口に出すわけではないが、蔑んでいることはしっかり態度で表していた。
しかし、ある時私は反省した。
自分よりも長く生きている人であれば、少なくとも何か一つくらいは学ぶべきところがあるはずだ。
自分は人様を馬鹿にできるほど立派な人間ではないのだから、馬鹿にする前に人をよく見よう。
よく見て、できる限り相手のいいところを探して学び取ろう。
それでもどうしても自分が学び取れるところのない人間であることがわかったとき、
そのときこそ馬鹿にしてもいいだろう。
それ以来、人を蔑む率は少し減って人をよく見るようになった。
大人をよく見れば見るほど、どれほど頑張ってもどうしても救いようがなくくだらない人間は
絶対に存在するものだということを学んだ。
これまでの人生、一体何を思い何を考えて何をして生きてきたのだろうという疑問しか抱けない大人を
私は無遠慮に軽蔑することにしている。
ただし、私に軽蔑されるような大人は軽蔑されてもそのことに気付きもしないか、若しくは
人から馬鹿にされたり蔑まれたりすることに対して何の感情も抱いていない人であることが多いようなので
私がその人を馬鹿にしたところで全く痛手ではないらしい。

 情けないことに、世の中には呆れるほど「大人としてあるまじき大人」が存在する。
そして、年配の人間ほどそういう傾向が強いように思う。
自分が最も偉いとでも思っているのだろうか。
私はずっと「年をとればとるほど成長してできた人間になっていくものだ」と思って生きてきただけに
現実を目の当たりにするととても辛くてやりきれない気持ちになる。
しかし、私はこれからどんどん年をとる身。
せいぜい現代の「軽蔑に値する大人達」から学んで自分はそうならないように努力するのみだと思っている。

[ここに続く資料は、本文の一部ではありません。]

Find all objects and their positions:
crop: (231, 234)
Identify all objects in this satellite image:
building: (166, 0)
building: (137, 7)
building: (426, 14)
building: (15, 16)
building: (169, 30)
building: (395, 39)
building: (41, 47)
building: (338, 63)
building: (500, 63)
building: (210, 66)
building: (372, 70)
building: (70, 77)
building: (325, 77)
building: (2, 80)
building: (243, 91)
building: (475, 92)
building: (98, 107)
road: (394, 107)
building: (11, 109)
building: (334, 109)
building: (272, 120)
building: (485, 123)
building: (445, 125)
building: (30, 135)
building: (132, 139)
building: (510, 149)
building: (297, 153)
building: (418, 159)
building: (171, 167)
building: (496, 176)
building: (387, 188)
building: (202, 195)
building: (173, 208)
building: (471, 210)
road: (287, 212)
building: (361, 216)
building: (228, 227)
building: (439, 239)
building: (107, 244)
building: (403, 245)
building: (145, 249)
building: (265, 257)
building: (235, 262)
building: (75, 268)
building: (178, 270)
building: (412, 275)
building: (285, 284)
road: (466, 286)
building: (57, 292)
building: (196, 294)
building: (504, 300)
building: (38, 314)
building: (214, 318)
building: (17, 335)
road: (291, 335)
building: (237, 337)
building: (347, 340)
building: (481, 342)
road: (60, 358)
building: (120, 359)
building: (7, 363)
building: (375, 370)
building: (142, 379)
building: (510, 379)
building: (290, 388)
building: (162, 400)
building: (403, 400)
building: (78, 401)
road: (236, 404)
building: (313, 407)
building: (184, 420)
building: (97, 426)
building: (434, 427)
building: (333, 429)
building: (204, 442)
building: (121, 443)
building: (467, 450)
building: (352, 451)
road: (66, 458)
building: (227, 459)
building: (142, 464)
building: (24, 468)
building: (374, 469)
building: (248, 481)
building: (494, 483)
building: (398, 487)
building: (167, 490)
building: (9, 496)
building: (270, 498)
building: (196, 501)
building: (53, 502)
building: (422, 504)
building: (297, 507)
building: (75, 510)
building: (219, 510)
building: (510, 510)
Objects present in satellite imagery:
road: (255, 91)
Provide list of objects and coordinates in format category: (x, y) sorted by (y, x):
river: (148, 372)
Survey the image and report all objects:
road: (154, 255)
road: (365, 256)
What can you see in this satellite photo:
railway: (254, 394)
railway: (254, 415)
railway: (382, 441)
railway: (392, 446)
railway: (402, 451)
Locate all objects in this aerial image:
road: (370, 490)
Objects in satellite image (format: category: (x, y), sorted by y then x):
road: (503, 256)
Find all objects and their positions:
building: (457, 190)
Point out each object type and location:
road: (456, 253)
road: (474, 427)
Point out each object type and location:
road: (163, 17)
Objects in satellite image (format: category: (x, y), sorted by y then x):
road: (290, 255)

自分が悟りを開いてできた人間になれるまでは、「軽蔑に値する大人達」の子供時代でも推理して
少しでもストレスレスな人生が歩めるようにしよう。
それにしても、私の「子供時代当て」は驚くほどよく当たる。
極端に特徴的でクセある人物を限定的に観察しているせいもあるのだろうが、私は時々恐ろしくなる。
一体、人様の目に私はどのような人間に映っているのだろうか…。